42 views Asked by At

I want to use repeated random 80%/20% splits as training sets because my dataset is only ~800 individuals with 5% event rate.

#example data
dd_cleannames = data.frame(class = sample(c(0,1),100,replace = TRUE),var1 = sample(c(1:5),100,replace= TRUE),var2 = sample(c(10:20),100,replace = TRUE))

#create data partitions for 5 random training sets
set.seed(100)
indices <- caret::createDataPartition(dd_cleannames$class, p = 0.8,times = 5,list = FALSE) 

In another SO thread I found this answer: https://stackoverflow.com/a/59276788/4685471

resample_data <- tibble(
  training_sets = map(indices, ~ dd_cleannames[.x, ]),
  testing_sets = map(indices, ~ dd_cleannames[-.x, ])
)

Now I create my control:

ctrl = trainControl(method = "LGOCV",
                    number = 5,
                    p = 0.8,
                    classProbs = TRUE,
                    summaryFunction = twoClassSummary)

but when I try to implement generalized boosting models, I get an error:

gbm = train(class ~ ., data = resample_data$training_sets,
            method = "gbm",
            trControl = ctrl,
            verbose = FALSE)
Error in terms.formula(formula, data = data) : 
  duplicated name 'var1' in data frame using '.'

Alternatively I tried the same workflow except using list = TRUE in the createDataPartition function, but get the following error:

set.seed(100)
indices <- caret::createDataPartition(dd_cleannames$class, p = 0.8,times = 5,list = TRUE) 

resample_data <- tibble(
  training_sets = map(indices, ~ dd_cleannames[.x, ]),
  testing_sets = map(indices, ~ dd_cleannames[-.x, ])
)


ctrl = trainControl(method = "LGOCV",
                    number = 5,
                    p = 0.8,
                    classProbs = TRUE,
                    summaryFunction = twoClassSummary)

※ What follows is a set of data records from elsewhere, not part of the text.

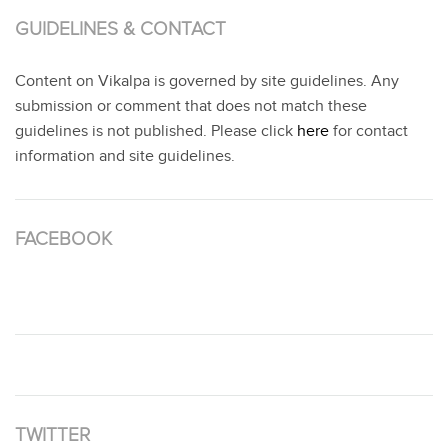
GUIDELINES & CONTACT
Content on Vikalpa is governed by site guidelines. Any
submission or comment that does not match these
guidelines is not published. Please click
here
for contact
information and site guidelines.
FACEBOOK
TWITTER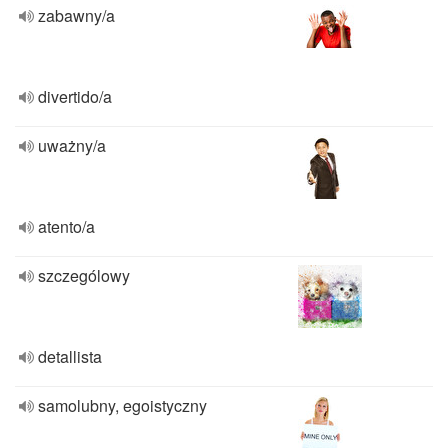
zabawny/a
divertido/a
uważny/a
atento/a
szczególowy
detallista
samolubny, egoistyczny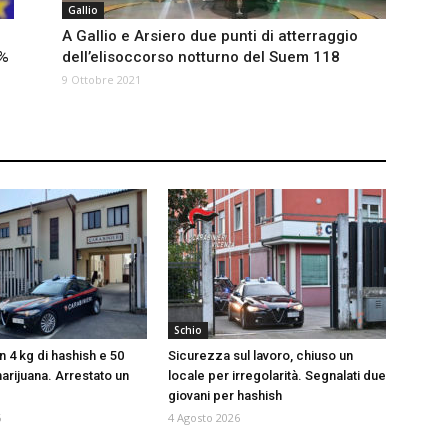
Gallio
A Gallio e Arsiero due punti di atterraggio
5%
dell’elisoccorso notturno del Suem 118
9 Ottobre 2021
Schio
 4 kg di hashish e 50
Sicurezza sul lavoro, chiuso un
arijuana. Arrestato un
locale per irregolarità. Segnalati due
giovani per hashish
6
4 Agosto 2026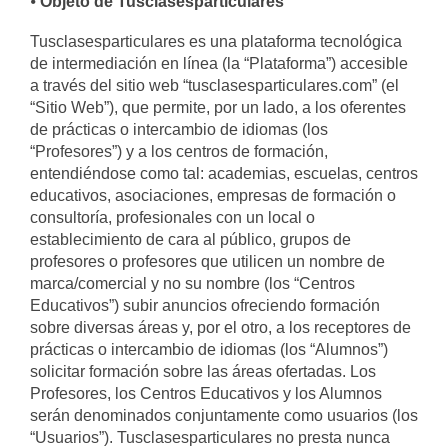
⦁
Objeto de Tusclasesparticulares
Tusclasesparticulares es una plataforma tecnológica
de intermediación en línea (la “Plataforma”) accesible
a través del sitio web “tusclasesparticulares.com” (el
“Sitio Web”), que permite, por un lado, a los oferentes
de prácticas o intercambio de idiomas (los
“Profesores”) y a los centros de formación,
entendiéndose como tal: academias, escuelas, centros
educativos, asociaciones, empresas de formación o
consultoría, profesionales con un local o
establecimiento de cara al público, grupos de
profesores o profesores que utilicen un nombre de
marca/comercial y no su nombre (los “Centros
Educativos”) subir anuncios ofreciendo formación
sobre diversas áreas y, por el otro, a los receptores de
prácticas o intercambio de idiomas (los “Alumnos”)
solicitar formación sobre las áreas ofertadas. Los
Profesores, los Centros Educativos y los Alumnos
serán denominados conjuntamente como usuarios (los
“Usuarios”). Tusclasesparticulares no presta nunca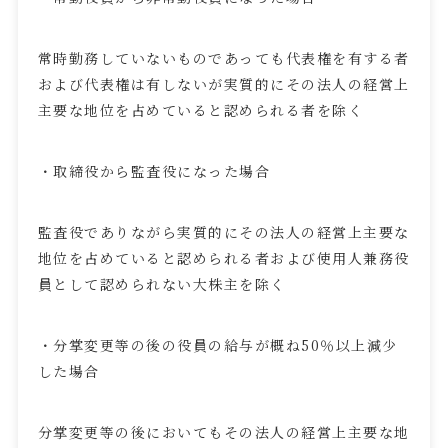
常時勤務していないものであっても代表権を有する者
および代表権は有しないが実質的にその法人の経営上
主要な地位を占めていると認められる者を除く
・取締役から監査役になった場合
監査役でありながら実質的にその法人の経営上主要な
地位を占めていると認められる者および使用人兼務役
員として認められない大株主を除く
・分掌変更等の後の役員の給与が概ね
50
％以上減少
した場合
分掌変更等の後においてもその法人の経営上主要な地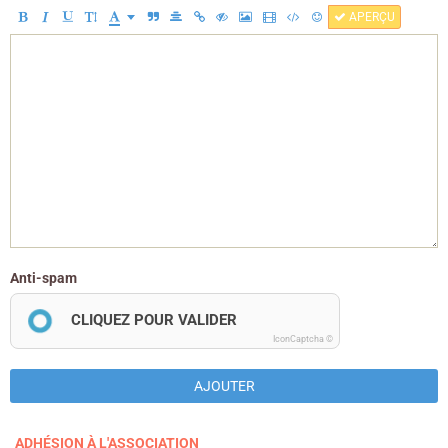
APERÇU
Anti-spam
CLIQUEZ POUR VALIDER
IconCaptcha ©
AJOUTER
ADHÉSION À L'ASSOCIATION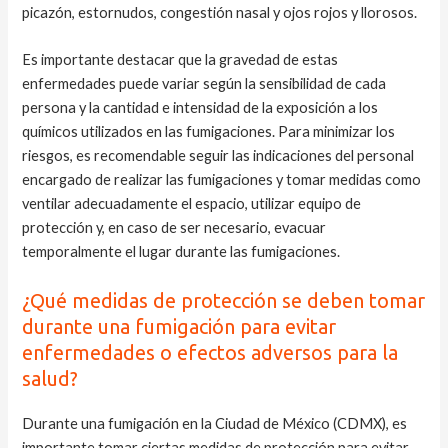
picazón, estornudos, congestión nasal y ojos rojos y llorosos.
Es importante destacar que la gravedad de estas
enfermedades puede variar según la sensibilidad de cada
persona y la cantidad e intensidad de la exposición a los
químicos utilizados en las fumigaciones. Para minimizar los
riesgos, es recomendable seguir las indicaciones del personal
encargado de realizar las fumigaciones y tomar medidas como
ventilar adecuadamente el espacio, utilizar equipo de
protección y, en caso de ser necesario, evacuar
temporalmente el lugar durante las fumigaciones.
¿Qué medidas de protección se deben tomar
durante una fumigación para evitar
enfermedades o efectos adversos para la
salud?
Durante una fumigación en la Ciudad de México (CDMX), es
importante tomar ciertas medidas de protección para evitar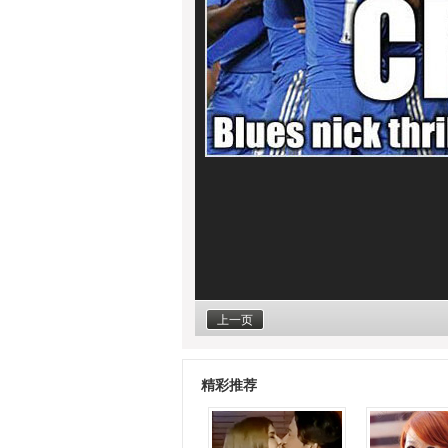
上一页
精彩推荐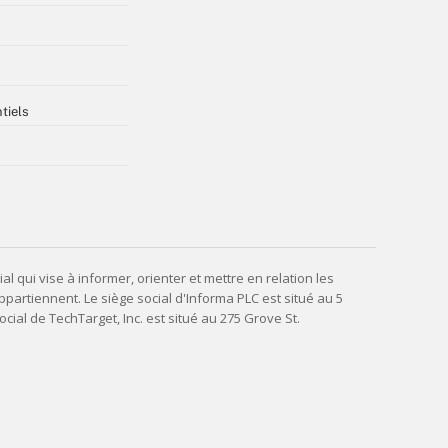
tiels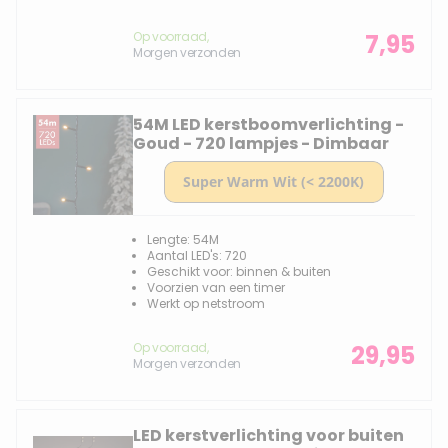
Op voorraad,
7,95
Morgen verzonden
54M LED kerstboomverlichting -
Goud - 720 lampjes - Dimbaar
Lengte: 54M
Aantal LED's: 720
Geschikt voor: binnen & buiten
Voorzien van een timer
Werkt op netstroom
Op voorraad,
29,95
Morgen verzonden
LED kerstverlichting voor buiten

gbm = train(class ~ ., data = resample_data$training_sets,
            method = "gbm",
            trControl = ctrl,
            verbose = FALSE)
Error in eval(predvars, data, env) : object 'Resample1.class' not found

Then I get this error:

Error in eval(predvars, data, env) : object 'Resample1.class' not found

How to resolve this?

0

There are 0 answers